6. Company meetings -- as well as smaller meetings such a brainstorms and problem-solving meetings -- are likely especially amenable to this kind of prototyping because everything is on "public display." But meetings also strike me as an unusually powerful point of intervention because everyone sees how everyone else is acting, and it is a place where changes are communicated through everyone by actions, not just words, and where any distance between talk and action is obvious to everyone involved. My hypothesis is that changing behavior in meetings can also change behavior in other kinds of interactions because they are so vivid and shared by all. Debra Dunn has her sights set elsewhere for our next class -- she argues that performance evaluation conversations are especially broken in most places, and that is something we should have the class do next year -- which would mean finding a company that lets students sit in on real evaluations and then getting them to change and iterate on how the evaluations are done. This could be tough, but my experience is that these conversations are so broken in most companies, that they are ripe for change.
Debra and I are already thinking of how we are going to teach this class next year. So we would appreciate any suggests, possible concerns, and the like you might have about our approach and the kinds of problems we should tackle.
Another way to talk about the same thing is to use the language of experiment. You try things to see if they work. Depending on what you find you abandon the new idea altogether, adopt it in a wider scale, or, most likely modify it and test again.
Posted by: Wally Bock | May 04, 2008 at 11:39 AM
I like the phase 'Strong Opinions Weakly Held'. It's got a ring to it and you get the sense of it, even though 'Strong' and 'Weak' pretty much mean the opposite, and if you have an opinion, you pretty much are holding it!
I have been running a little thought experiment on the difference in people's perceived ability to influence and be influenced by others depending upon whether or not their opinion is strongly held or not. It is at http://www.wburnettllc.com/thoughtexperiment.htm and I'd like it if you'd participate.

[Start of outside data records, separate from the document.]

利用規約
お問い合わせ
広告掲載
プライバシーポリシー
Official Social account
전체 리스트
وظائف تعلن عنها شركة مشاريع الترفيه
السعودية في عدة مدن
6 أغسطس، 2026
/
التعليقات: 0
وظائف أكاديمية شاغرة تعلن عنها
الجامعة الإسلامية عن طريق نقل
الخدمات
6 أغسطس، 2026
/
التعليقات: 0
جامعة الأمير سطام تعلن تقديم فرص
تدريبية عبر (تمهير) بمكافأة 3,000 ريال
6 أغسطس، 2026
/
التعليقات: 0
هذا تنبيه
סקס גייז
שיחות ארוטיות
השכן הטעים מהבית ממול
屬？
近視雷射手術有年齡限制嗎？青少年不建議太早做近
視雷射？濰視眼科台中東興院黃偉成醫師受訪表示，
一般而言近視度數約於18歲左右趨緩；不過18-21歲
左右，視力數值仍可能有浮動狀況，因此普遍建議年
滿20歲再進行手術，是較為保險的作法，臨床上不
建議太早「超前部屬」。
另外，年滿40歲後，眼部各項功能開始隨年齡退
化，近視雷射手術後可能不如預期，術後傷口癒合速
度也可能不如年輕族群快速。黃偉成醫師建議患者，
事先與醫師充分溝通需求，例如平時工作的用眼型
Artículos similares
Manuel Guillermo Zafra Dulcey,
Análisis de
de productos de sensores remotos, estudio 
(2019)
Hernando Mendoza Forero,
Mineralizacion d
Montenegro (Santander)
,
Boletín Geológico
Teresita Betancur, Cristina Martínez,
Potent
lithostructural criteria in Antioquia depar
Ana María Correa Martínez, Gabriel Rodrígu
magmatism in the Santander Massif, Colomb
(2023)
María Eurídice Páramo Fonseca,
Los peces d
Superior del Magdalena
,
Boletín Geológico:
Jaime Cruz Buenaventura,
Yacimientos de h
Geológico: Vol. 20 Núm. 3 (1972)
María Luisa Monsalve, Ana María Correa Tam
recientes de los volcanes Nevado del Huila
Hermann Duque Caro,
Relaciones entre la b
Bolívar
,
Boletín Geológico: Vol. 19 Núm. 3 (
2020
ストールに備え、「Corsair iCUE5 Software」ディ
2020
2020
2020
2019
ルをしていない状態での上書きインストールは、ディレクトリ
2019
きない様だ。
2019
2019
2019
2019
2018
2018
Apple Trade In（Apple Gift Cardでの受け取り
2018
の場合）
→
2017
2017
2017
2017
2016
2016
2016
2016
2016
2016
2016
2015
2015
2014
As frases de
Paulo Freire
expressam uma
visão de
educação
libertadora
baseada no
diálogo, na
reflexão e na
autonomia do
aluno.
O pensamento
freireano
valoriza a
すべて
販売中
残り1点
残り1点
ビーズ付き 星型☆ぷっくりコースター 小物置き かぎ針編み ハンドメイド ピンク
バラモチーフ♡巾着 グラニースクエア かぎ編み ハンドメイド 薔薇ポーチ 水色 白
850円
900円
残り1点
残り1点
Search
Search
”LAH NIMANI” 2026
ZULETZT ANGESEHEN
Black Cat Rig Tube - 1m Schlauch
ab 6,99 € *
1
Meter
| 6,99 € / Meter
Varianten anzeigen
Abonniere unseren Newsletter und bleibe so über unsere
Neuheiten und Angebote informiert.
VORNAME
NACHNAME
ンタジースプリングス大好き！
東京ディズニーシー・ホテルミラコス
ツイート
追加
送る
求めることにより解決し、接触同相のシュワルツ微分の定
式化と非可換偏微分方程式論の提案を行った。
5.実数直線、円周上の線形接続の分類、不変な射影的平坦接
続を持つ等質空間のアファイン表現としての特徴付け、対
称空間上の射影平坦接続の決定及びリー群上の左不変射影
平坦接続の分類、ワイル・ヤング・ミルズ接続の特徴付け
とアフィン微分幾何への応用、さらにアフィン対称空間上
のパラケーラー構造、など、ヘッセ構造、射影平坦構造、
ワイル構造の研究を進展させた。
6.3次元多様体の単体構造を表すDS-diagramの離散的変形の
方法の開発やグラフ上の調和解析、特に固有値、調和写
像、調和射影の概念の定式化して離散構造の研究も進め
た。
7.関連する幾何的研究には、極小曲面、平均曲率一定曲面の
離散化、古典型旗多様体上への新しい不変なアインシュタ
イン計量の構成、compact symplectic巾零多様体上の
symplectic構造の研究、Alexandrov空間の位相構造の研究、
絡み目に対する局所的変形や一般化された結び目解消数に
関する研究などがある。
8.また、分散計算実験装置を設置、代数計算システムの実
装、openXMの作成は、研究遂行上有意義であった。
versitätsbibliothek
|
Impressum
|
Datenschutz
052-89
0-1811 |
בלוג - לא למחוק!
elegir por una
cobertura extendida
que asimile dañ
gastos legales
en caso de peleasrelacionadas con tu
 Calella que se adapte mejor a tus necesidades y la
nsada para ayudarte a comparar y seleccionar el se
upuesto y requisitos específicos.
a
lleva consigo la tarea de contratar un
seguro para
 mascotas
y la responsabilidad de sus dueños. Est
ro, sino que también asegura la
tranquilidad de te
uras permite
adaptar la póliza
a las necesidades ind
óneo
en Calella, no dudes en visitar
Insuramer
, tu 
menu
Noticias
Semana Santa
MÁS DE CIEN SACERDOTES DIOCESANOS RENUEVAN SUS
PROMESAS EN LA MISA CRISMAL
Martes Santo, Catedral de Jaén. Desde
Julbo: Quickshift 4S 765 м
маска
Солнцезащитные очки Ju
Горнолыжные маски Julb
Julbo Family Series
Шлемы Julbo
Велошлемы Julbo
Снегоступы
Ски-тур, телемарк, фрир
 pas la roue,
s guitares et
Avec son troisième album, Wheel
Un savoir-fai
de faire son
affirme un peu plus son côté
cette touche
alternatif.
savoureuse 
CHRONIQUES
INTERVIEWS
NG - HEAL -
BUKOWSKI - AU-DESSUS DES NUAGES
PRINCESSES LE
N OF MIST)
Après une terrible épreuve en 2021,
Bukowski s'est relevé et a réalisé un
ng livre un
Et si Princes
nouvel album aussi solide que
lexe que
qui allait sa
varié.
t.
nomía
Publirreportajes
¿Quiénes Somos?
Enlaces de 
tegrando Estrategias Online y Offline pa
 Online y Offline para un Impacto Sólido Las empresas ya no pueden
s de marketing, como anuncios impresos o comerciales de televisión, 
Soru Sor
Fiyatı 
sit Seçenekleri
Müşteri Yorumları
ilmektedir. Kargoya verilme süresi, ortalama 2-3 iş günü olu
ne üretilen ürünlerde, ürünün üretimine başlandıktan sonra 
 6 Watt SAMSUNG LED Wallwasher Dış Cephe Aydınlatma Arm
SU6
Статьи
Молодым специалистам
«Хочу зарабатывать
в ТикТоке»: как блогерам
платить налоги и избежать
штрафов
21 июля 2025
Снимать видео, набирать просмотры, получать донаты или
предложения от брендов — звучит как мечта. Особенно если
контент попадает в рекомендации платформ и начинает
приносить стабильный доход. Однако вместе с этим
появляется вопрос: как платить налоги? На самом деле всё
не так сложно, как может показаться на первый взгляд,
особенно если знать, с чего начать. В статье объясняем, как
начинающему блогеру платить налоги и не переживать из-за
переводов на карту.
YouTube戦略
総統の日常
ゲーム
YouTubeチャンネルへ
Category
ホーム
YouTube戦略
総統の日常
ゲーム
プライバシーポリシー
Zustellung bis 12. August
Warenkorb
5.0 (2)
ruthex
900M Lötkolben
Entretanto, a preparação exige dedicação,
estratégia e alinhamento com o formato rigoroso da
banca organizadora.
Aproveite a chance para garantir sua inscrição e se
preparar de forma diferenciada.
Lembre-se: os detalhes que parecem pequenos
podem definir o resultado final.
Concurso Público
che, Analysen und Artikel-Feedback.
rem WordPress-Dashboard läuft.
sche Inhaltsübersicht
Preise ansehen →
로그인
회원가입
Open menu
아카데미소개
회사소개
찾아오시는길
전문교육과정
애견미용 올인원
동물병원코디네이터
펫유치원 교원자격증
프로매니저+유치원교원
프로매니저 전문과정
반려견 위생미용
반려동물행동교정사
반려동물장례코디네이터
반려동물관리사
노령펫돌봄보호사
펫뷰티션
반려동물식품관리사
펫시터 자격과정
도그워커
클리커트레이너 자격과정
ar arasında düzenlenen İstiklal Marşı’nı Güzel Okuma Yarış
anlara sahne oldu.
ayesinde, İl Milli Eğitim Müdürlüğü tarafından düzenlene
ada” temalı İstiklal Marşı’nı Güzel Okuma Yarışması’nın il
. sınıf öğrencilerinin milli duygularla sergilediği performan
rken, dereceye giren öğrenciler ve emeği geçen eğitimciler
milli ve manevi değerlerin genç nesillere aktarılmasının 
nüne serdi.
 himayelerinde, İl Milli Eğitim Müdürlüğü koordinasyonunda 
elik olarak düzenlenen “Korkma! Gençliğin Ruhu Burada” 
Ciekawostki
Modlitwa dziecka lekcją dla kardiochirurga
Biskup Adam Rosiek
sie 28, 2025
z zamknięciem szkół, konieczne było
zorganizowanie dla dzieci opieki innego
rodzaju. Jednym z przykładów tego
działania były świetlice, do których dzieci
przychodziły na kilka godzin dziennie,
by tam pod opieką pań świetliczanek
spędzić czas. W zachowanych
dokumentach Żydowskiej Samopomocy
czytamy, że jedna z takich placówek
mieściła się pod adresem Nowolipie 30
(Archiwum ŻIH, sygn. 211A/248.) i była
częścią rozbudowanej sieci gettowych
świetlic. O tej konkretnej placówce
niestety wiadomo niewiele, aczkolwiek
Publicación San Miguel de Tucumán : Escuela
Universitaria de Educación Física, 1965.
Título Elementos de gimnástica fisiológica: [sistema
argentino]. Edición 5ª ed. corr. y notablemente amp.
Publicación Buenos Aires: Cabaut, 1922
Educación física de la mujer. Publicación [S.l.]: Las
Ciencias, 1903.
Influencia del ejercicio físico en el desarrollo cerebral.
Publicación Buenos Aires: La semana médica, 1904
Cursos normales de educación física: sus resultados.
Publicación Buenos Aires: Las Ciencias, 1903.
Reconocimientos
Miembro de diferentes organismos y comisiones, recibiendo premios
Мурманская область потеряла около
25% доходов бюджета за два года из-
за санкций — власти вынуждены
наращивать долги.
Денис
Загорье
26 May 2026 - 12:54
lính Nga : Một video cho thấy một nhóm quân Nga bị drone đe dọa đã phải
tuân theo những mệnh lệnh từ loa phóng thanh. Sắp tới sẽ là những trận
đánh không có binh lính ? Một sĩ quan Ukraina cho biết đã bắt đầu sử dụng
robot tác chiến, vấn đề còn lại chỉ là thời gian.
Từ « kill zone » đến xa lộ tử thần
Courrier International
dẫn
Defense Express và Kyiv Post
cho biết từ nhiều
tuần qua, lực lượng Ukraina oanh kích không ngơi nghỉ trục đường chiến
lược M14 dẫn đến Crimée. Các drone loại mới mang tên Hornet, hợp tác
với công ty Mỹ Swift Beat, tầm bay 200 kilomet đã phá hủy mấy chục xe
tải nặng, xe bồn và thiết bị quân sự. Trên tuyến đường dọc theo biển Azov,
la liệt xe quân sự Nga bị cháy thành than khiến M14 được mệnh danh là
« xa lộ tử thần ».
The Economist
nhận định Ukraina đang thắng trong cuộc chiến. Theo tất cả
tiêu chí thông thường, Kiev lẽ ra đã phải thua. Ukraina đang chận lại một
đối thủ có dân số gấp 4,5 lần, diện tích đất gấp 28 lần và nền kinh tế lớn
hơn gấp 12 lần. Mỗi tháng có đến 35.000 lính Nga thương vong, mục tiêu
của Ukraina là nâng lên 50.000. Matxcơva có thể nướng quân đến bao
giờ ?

Posted by: Bill Burnett | April 30, 2008 at 09:33 AM
Your class has such amazing potential for solving entrenched problems, transforming organizations, and changing the lives of the students and faculty involved. Hooray for you all!
I'm interested in entrenched problems that require behavioral solutions. Many of the organizational issues you describe fit exactly. I'll add a few more: reducing hospital-acquired infections by getting healthcare workers to wash their hands appropriately, improving the success rate of drug rehab by getting participants to succeed in the 6 months following treatment, improving the career trajectories of women and minorities in major organizations. So many important issues and cool opportunities are within our reach!